I was hovering over the broadcast because I was in possession of embargoed Hugo results, and I wanted to get them online as soon as the webcast was over but no sooner. This is nervous-making stuff because one wrong mouse-click and *boom* you've jumped the embargo. Fortunately, that didn't happen, and I put both the results and the web site post pointing people to it up within minutes of the broadcast ending. Then I settled in for a long day online.
It was another record year for nominating ballots cast, with 2,122 ballots cast (breaking last year's record turnout of 1,923).

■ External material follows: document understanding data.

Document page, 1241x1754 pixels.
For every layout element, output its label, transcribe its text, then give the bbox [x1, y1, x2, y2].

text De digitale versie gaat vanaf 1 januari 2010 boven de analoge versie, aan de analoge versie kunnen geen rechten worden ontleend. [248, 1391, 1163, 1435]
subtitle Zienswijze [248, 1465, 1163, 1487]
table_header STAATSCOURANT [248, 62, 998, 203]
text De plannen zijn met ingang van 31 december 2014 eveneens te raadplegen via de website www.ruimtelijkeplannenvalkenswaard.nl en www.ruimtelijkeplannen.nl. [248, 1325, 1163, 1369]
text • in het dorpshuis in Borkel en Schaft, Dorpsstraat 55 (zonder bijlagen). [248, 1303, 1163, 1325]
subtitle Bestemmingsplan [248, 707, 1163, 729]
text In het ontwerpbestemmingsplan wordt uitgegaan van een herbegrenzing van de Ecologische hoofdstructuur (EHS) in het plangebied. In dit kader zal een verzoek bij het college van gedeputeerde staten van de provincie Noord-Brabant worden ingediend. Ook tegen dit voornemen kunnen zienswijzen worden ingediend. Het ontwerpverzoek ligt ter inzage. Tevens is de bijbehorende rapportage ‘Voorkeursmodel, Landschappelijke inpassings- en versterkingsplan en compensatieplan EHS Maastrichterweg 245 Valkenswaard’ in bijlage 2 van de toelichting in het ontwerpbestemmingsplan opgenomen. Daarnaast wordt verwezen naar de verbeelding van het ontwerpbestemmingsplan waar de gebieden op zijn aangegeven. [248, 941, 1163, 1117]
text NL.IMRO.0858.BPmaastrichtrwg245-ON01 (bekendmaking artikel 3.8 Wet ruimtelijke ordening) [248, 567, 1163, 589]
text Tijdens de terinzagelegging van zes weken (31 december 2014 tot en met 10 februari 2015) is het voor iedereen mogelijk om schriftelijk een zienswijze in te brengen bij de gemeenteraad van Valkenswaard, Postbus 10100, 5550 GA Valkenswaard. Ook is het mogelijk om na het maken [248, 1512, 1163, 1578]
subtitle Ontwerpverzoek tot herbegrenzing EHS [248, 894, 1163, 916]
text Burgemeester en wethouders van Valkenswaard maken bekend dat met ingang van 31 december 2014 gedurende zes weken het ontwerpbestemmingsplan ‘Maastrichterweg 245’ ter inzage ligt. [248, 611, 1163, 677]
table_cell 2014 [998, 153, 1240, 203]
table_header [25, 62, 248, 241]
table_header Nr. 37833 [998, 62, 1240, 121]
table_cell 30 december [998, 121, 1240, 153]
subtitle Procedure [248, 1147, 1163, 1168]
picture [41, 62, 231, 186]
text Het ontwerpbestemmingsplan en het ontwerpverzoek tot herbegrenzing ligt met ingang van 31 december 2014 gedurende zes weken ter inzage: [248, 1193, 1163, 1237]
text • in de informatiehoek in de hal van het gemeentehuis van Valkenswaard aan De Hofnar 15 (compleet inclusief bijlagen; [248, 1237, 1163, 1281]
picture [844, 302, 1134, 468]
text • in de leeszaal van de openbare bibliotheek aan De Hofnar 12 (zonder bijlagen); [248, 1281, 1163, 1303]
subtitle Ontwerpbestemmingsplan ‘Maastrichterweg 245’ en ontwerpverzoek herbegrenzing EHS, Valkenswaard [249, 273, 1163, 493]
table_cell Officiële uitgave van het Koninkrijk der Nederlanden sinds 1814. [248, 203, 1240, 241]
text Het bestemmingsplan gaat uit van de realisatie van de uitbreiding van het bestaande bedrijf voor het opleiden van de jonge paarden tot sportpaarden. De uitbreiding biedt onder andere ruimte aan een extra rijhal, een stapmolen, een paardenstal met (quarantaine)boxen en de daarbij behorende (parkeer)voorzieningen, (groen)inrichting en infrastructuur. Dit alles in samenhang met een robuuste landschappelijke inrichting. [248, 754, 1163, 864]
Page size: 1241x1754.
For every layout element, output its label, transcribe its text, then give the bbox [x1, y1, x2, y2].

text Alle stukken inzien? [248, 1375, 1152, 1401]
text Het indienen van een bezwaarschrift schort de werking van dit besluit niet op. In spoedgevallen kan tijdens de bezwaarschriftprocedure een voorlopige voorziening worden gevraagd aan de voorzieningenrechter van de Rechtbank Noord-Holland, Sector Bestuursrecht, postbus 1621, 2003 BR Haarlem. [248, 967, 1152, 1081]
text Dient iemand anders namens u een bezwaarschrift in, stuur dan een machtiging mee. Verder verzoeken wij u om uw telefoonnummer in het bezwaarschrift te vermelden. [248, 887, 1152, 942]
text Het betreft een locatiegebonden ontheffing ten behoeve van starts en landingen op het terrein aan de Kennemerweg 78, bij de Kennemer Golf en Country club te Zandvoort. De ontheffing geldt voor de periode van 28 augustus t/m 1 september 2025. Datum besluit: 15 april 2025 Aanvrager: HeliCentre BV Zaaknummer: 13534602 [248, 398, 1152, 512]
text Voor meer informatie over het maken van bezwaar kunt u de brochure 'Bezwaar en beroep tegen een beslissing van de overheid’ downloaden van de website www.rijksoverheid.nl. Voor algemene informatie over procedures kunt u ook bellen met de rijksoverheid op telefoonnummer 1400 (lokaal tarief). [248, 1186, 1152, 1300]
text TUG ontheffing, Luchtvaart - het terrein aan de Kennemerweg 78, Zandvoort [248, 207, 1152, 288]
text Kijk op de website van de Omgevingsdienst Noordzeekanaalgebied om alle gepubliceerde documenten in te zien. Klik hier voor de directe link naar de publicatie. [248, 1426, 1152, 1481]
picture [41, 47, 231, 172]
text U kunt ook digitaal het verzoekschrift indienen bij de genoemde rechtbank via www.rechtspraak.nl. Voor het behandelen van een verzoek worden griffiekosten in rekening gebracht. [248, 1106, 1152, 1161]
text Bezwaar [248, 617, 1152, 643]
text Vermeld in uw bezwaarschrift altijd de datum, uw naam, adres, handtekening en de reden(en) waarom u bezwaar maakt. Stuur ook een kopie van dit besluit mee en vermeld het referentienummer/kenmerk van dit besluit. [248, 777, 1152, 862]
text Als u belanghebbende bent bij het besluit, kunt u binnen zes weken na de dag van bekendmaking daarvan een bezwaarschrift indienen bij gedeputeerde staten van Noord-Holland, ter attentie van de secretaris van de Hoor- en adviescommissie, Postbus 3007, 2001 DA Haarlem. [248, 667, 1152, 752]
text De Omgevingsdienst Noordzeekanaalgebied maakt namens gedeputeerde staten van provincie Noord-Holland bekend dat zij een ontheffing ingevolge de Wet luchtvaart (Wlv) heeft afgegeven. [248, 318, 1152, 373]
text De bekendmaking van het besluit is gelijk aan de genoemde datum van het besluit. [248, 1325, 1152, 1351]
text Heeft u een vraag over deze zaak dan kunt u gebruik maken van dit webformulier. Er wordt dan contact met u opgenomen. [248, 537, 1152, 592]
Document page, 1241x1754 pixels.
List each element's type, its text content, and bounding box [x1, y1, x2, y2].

I'm going to try and avoid all of the rehashing of the results, but today was a day of great online activity for people with any interest in the Hugo Awards. And those of us who run the Hugo Awards web site were ready for it. First of all, earlier this month we changed our web host from a small company targeted at low-volume non-profits to a commercial hosting service (Pair.com). Secondly, we did a short-term upgrade from shared to dedicated hosting in order to deal with the anticipated spike in site hits. (On the shared hosting service, they told us that they'd "throttle" access to the site if too many hits come too close together.) From the stats (behind the cut), I think we did the right thing.
Here you see the number of hits on TheHugoAwards.org over the past month, per day. The gap in data on March 25-27 is an artifact of the hosting change. The big bar on the right is the (as of 10:13 PM PDT tonight) the 25,642 hits on the web site today. Hourly numbers spiked rapidly just after the end of the announcements. As I type this, it's now up over 26,000 views. We'll probably not hit our all-time record of 31,191 (August 18, 2014, the day of the announcement of the 2014 Hugos), but we'll be close. The increased usage on the site starting last August eventually caused our old vendor to raise our rent, which is why we switched to Pair.
We'll be watching carefully for the next few days to see when the storm dies down on the web site.
One of the things I wrote when someone complimented me for not being on the "Social Justice Warriors'" side: I'm not on the "Sad/Rabid Puppies" side, nor on the so-called SJW's side. I'm on The Hugo Awards' side. And by that I mean that activities that I think bring the awards into disrepute, legal or not, are morally reprehensible. I believe that there is a cabal of people who take delight in destruction and who sincerely want to destroy Worldcon and the Hugo Awards because they think it will be fun. Inasmuch as I've spent more than half my life working with the organization that makes those Awards possible, and a significant chunk of it working on things like TheHugoAwards.org, you can imagine that this makes me angry.
I'm also pretty angry at those people who say, "Well, it's okay to have a slate of voters, since [those people, whichever name you want to give them] were doing it all along, just in secret. We're just doing it in public." That is, they ascribe the fact that certain works were getting nominated to a Sekrit Conspiracy, and manipulate numbers until they find a correlation, then conclude that, for instance, because in 2008 40 people nominated Halting State and 41 nominated The Last Colony that this is proof of a conspiracy and a Sekrit Voting Slate. As I pointed out, I nominated Halting State but not The Last Colony, so there's your lockstep voting slate disproved right there.
I spent much of today trying to keep up with corners of the wide-ranging online controversy, giving factual responses where I could, and also using my Hugo Web Site moderating powers, by moderating posts that personally insulted individual commenters or hurled accusations of fraud at finalists. And despite not doing much physical labor today (except hauling in that air conditioner), I find myself pretty tired right now.